“Charity, assistance, international grants are killing the future of Armenia-they help to get by, but not to become the best”, Russian Armenian businessman Ruben Vardanyan said recently. Aptly said as always, however, the “getting by” has very deep roots and comes of a rather unique manifestation of laziness.
You cannot become a millionaire in Armenia if you are not in a close relationship with the government, or, rather, not being part of the government. It’s too bad. It is the reflection of corruption, monopolies, and other vicious phenomena. But it is possible to receive a normal salary or income in Armenia, which will provide a proper life for you and your family. (Of course, this refers to people capable of working). The problem is that the views of a proper life are different. There are people who have the chance to receive 2-3 hundred thousand Armenian drams, but refuse to work for such salary, bringing the following rather strange reasoning, “how come this or that oligarchic man drives along the streets of Yerevan with his gang in luxurious cars, and I don’t”, or “why this official can afford a four-storey mansion, and I live only in a three-room apartment”.

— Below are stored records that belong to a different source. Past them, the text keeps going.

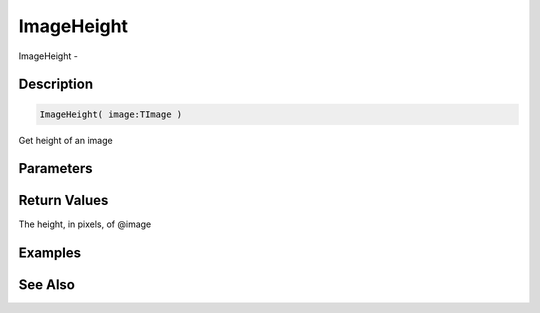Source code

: .. _func_graphics_max2d_imageheight:

===========
ImageHeight
===========

ImageHeight - 

Description
===========

.. code-block:: blitzmax

    ImageHeight( image:TImage )

Get height of an image

Parameters
==========

Return Values
=============

The height, in pixels, of @image

Examples
========

See Also
========



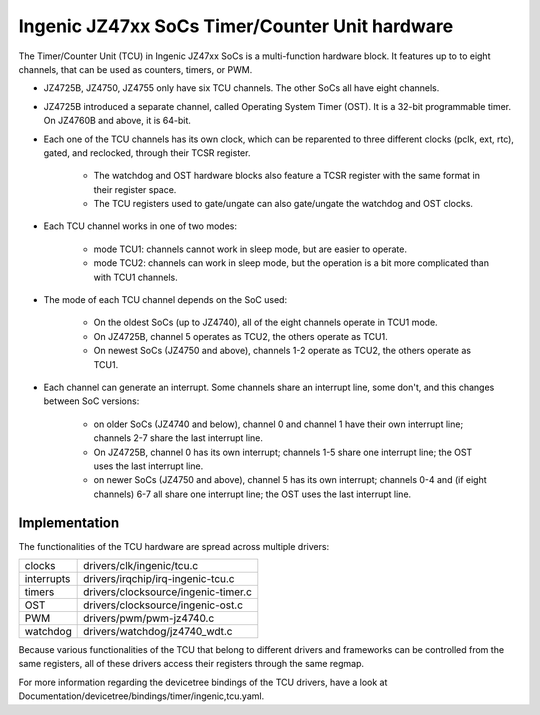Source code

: .. SPDX-License-Identifier: GPL-2.0

===============================================
Ingenic JZ47xx SoCs Timer/Counter Unit hardware
===============================================

The Timer/Counter Unit (TCU) in Ingenic JZ47xx SoCs is a multi-function
hardware block. It features up to to eight channels, that can be used as
counters, timers, or PWM.

- JZ4725B, JZ4750, JZ4755 only have six TCU channels. The other SoCs all
  have eight channels.

- JZ4725B introduced a separate channel, called Operating System Timer
  (OST). It is a 32-bit programmable timer. On JZ4760B and above, it is
  64-bit.

- Each one of the TCU channels has its own clock, which can be reparented to three
  different clocks (pclk, ext, rtc), gated, and reclocked, through their TCSR register.

    - The watchdog and OST hardware blocks also feature a TCSR register with the same
      format in their register space.
    - The TCU registers used to gate/ungate can also gate/ungate the watchdog and
      OST clocks.

- Each TCU channel works in one of two modes:

    - mode TCU1: channels cannot work in sleep mode, but are easier to
      operate.
    - mode TCU2: channels can work in sleep mode, but the operation is a bit
      more complicated than with TCU1 channels.

- The mode of each TCU channel depends on the SoC used:

    - On the oldest SoCs (up to JZ4740), all of the eight channels operate in
      TCU1 mode.
    - On JZ4725B, channel 5 operates as TCU2, the others operate as TCU1.
    - On newest SoCs (JZ4750 and above), channels 1-2 operate as TCU2, the
      others operate as TCU1.

- Each channel can generate an interrupt. Some channels share an interrupt
  line, some don't, and this changes between SoC versions:

    - on older SoCs (JZ4740 and below), channel 0 and channel 1 have their
      own interrupt line; channels 2-7 share the last interrupt line.
    - On JZ4725B, channel 0 has its own interrupt; channels 1-5 share one
      interrupt line; the OST uses the last interrupt line.
    - on newer SoCs (JZ4750 and above), channel 5 has its own interrupt;
      channels 0-4 and (if eight channels) 6-7 all share one interrupt line;
      the OST uses the last interrupt line.

Implementation
==============

The functionalities of the TCU hardware are spread across multiple drivers:

===========  =====
clocks       drivers/clk/ingenic/tcu.c
interrupts   drivers/irqchip/irq-ingenic-tcu.c
timers       drivers/clocksource/ingenic-timer.c
OST          drivers/clocksource/ingenic-ost.c
PWM          drivers/pwm/pwm-jz4740.c
watchdog     drivers/watchdog/jz4740_wdt.c
===========  =====

Because various functionalities of the TCU that belong to different drivers
and frameworks can be controlled from the same registers, all of these
drivers access their registers through the same regmap.

For more information regarding the devicetree bindings of the TCU drivers,
have a look at Documentation/devicetree/bindings/timer/ingenic,tcu.yaml.

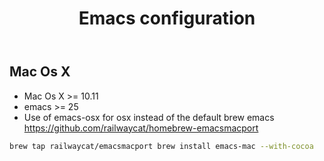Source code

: #+TITLE: Emacs configuration
#+OPTIONS: toc:3

:TOC:      
** Rules
   Packages :
  - Only stable packages are used from Elpa package manager
  - Non stable packages are moved into vendor directory
  - Elpa directory is not in ignore rules, all packages are submited
* Installation
  :PROPERTIES: 
  :CUSTOM_ID: installation
  :END:
** Mac Os X
 -  Mac Os X >= 10.11
 -  emacs >= 25
 -  Use of emacs-osx for osx instead of the default brew emacs
    https://github.com/railwaycat/homebrew-emacsmacport
    
 #+BEGIN_SRC bash
brew tap railwaycat/emacsmacport brew install emacs-mac --with-cocoa
 #+END_SRC
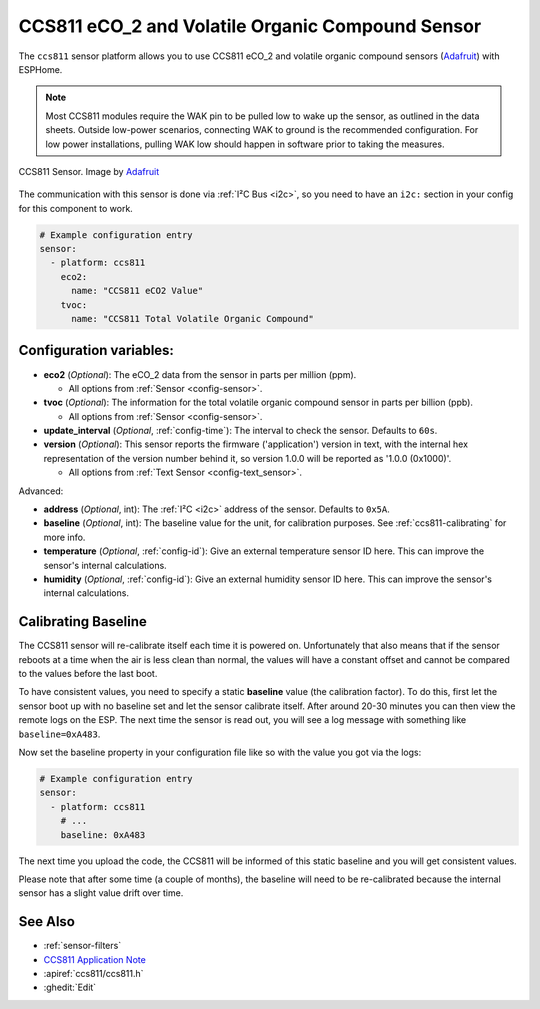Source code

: CCS811 eCO_2 and Volatile Organic Compound Sensor
=================================================

.. seo::
    :description: Instructions for setting up CCS811 sensors.
    :image: ccs811.jpg

The ``ccs811`` sensor platform allows you to use CCS811 eCO_2 and volatile organic compound sensors
(`Adafruit`_) with ESPHome.

.. note::

    Most CCS811 modules require the WAK pin to be pulled low to wake up the sensor, as outlined in the data sheets.
    Outside low-power scenarios, connecting WAK to ground is the recommended configuration. For low power installations,
    pulling WAK low should happen in software prior to taking the measures.

.. figure:: images/ccs811-full.jpg
    :align: center
    :width: 50.0%

    CCS811 Sensor. Image by `Adafruit`_

.. _Adafruit: https://www.adafruit.com/product/3566

The communication with this sensor is done via :ref:`I²C Bus <i2c>`, so you need to have
an ``i2c:`` section in your config for this component to work.

.. code-block:: yaml

    # Example configuration entry
    sensor:
      - platform: ccs811
        eco2:
          name: "CCS811 eCO2 Value"
        tvoc:
          name: "CCS811 Total Volatile Organic Compound"

Configuration variables:
------------------------

- **eco2** (*Optional*): The eCO_2 data from the sensor in parts per million (ppm).

  - All options from :ref:`Sensor <config-sensor>`.

- **tvoc** (*Optional*): The information for the total volatile organic compound sensor in
  parts per billion (ppb).

  - All options from :ref:`Sensor <config-sensor>`.

- **update_interval** (*Optional*, :ref:`config-time`): The interval to check the
  sensor. Defaults to ``60s``.

- **version** (*Optional*): This sensor reports the firmware ('application') version in text, with the internal hex representation of the version number behind it, so version 1.0.0 will be reported as '1.0.0 (0x1000)'.

  - All options from :ref:`Text Sensor <config-text_sensor>`.

Advanced:

- **address** (*Optional*, int): The :ref:`I²C <i2c>` address of the sensor. Defaults to ``0x5A``.

- **baseline** (*Optional*, int): The baseline value for the unit, for calibration
  purposes. See :ref:`ccs811-calibrating` for more info.

- **temperature** (*Optional*, :ref:`config-id`): Give an external temperature sensor ID
  here. This can improve the sensor's internal calculations.
- **humidity** (*Optional*, :ref:`config-id`): Give an external humidity sensor ID
  here. This can improve the sensor's internal calculations.

.. _ccs811-calibrating:

Calibrating Baseline
--------------------

The CCS811 sensor will re-calibrate itself each time it is powered on. Unfortunately
that also means that if the sensor reboots at a time when the air is less clean than normal,
the values will have a constant offset and cannot be compared to the values before the last
boot.

To have consistent values, you need to specify a static **baseline** value (the calibration factor).
To do this, first let the sensor boot up with no baseline set and let the sensor calibrate
itself. After around 20-30 minutes you can then view the remote logs on the ESP. The next
time the sensor is read out, you will see a log message with something like ``baseline=0xA483``.

Now set the baseline property in your configuration file like so with the value you got
via the logs:

.. code-block:: yaml

    # Example configuration entry
    sensor:
      - platform: ccs811
        # ...
        baseline: 0xA483

The next time you upload the code, the CCS811 will be informed of this static baseline
and you will get consistent values.

Please note that after some time (a couple of months), the baseline will need to be
re-calibrated because the internal sensor has a slight value drift over time.

See Also
--------

- :ref:`sensor-filters`
- `CCS811 Application Note <https://cdn.sparkfun.com/datasheets/BreakoutBoards/CCS811_Programming_Guide.pdf>`__
- :apiref:`ccs811/ccs811.h`
- :ghedit:`Edit`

I do not know, maybe these statements of questions are mere theoretically justified, but I do not think one should waste whole life on dreams about unreachable luxurious cars, and mansions, not raising a finger to afford a much more modest but perhaps more meaningful life. (I do not understand people who compare themselves with someone else, forgetting that each of us has our own mission).
Then, the logic is as follows: As anyway it is not possible to become Tsarukyan, or Aleksanyan in this damned country, then only two options are left-either I sit and wait for someone-my state, foreign states, a rich relative living abroad-to assist me, or I leave for Russia, which, of course, is even more damned country, with more robber officials, and greedy oligarchy, but at least they are not my own, so I will get by. In both cases the ideology of “getting by” dominates.
For over 10 years I cannot find a gardener. Either they come and tell that they are the best farmers in the world and refuse to work for any amount of salary, or they come, take the salary (not little, by the way), and shirk their work.